En 2013 je découvre, dans un même geste, Rennes, les Trans Musicales et plus généralement la Bretagne, dont je ne connaissais que le Club Mickey de Carnac des étés de mon enfance.

Les musées le matin, la musique l’après-midi et le soir. J’ai envie de tout découvrir, au point de ne pas me laisser le temps de vivre vraiment une expérience : j’ai peur de rater ce qu’il faut voir. Je suis à la merci des textos des amis : « vite, Hall 8, c’est ouf. » « Green Room, maintenant ! », et ainsi de suite.

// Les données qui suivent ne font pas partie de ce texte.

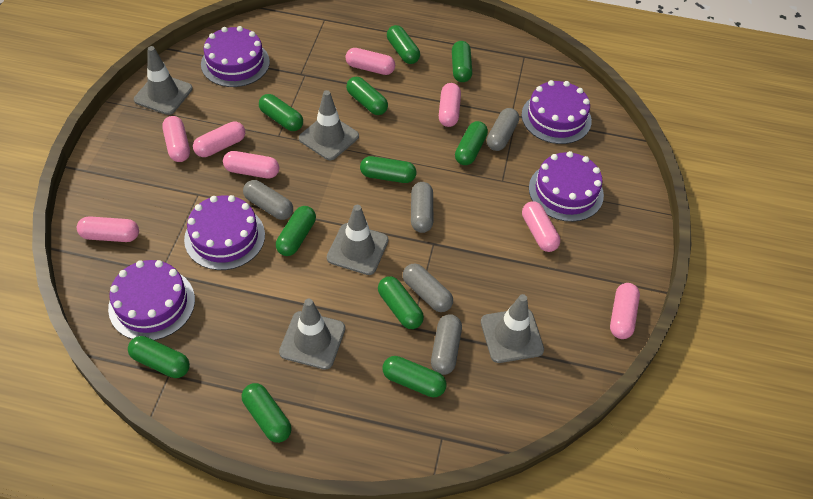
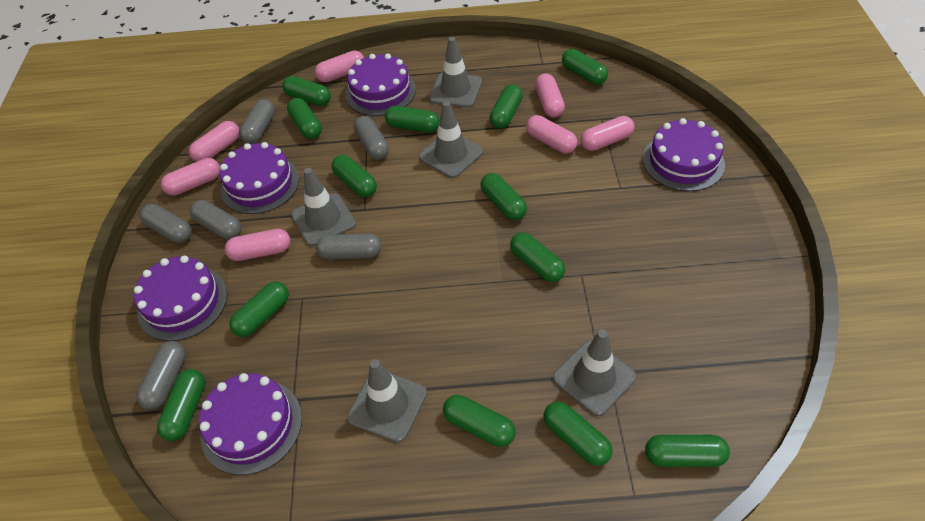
green capsule: 11 -> 13
grey capsule: 5 -> 6
pink capsule: 8 -> 7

Petite pause, je traine devant le mur qui affiche les tweets des festivaliers. J’en vois plusieurs à la suite qui indiquent qu’il se passe quelque chose de très spécial dans le Hall 4. J’y fonce, et pour la première fois de mon séjour le temps s’arrête. C’est DakhaBrakha, quatre ukrainiens qui mélange les styles avec de la musique traditionnelle ukrainienne. Je suis scotché. Ils diffusent en même temps des images des mouvements sociaux qui ont lieu au même moment dans leur pays. Le temps s’est arrêté mais en même temps je le vis plus intensément. C’est peut-être ça un festival. Les Trans ont maintenant intégré mon emploi du temps culturel de l’année. Je ne me poserai plus la question de savoir ce que je fais le premier week-end de décembre : je serai là.

 

Saro

Saro – © Alexis Janicot

 

 

MARGAUX ET SARO (TRANS 2017)

 

Fatigués de la soirée, un ami et moi on décide de s’asseoir dans les gradins du Hall 9 entre deux artistes. Puis commence Saro, le son et les lumières nous réveillent, on redescend dans la fosse au plus près de l’artiste et on danse jusqu’à la fin !

 

Lysistrata
Lysistrata (L’Etage) – © Alexis Janicot

 

ALEXIS ET LYSISTRATA (TRANS 2016)

 

Samedi après midi, je suis au village des Trans, rares sont les fois où j’ai le temps d’aller voir les concerts de l’après-midi. Cette fois, je décide d’aller un peu au pif mater un jeune groupe Français de post-H&C/Math-Rock (oui ça existe encore me dis-je). J’avais envie de sueur et de rage cet après-midi là. Et bien c’était tout bonnement incroyable, déjà ce sont des kids, et des kids qui font une musique loin des facilités du moment, celles où tu pousses 2-3 boutons sur un pad avec du delay et vocoder dans la micro pour faire des musiques de pub pour une marque de bagnole vous voyez ? 3 gosses donc, (oui ils avaient à peine 19 ans à l’époque), qui arrivent à digérer et recracher des influences aussi complexes et techniques que du ISIS et Cult of luna. Une présence scénique incroyable. Les mecs étaient à 10.000 pieds, un sacré moment. Depuis ils font un carton un peu partout où ils passent. Bravo.

 

 

Con Brio
Con Brio (Hall 9) © Elodie Le Gall

 

THOMAS ET CON BRIO (TRANS 2016)

 

Novembre deux mille seize. Je suis venu à Rennes pour faire des mathématiques mais ce qui me fait le plus vibrer dans la vie c’est la musique, alors quand une amie me dit qu’elle a pour moi une place pour les Trans, je saute de joie et je me jette sur la prog.

 

Vendredi deux décembre. S’il y a un groupe que je ne veux pas louper ce soir, c’est Con Brio. Les voilà devant moi dans le Hall 9, je suis en trans, les mecs assurent, ils vivent leur soul funk à 200% ! La section de cuivres affole mes oreilles, la basse et la batterie résonne dans tout mon corps et je ne peux décrocher mes yeux de l’incroyable jeu de scène du chanteur Ziek McCarter.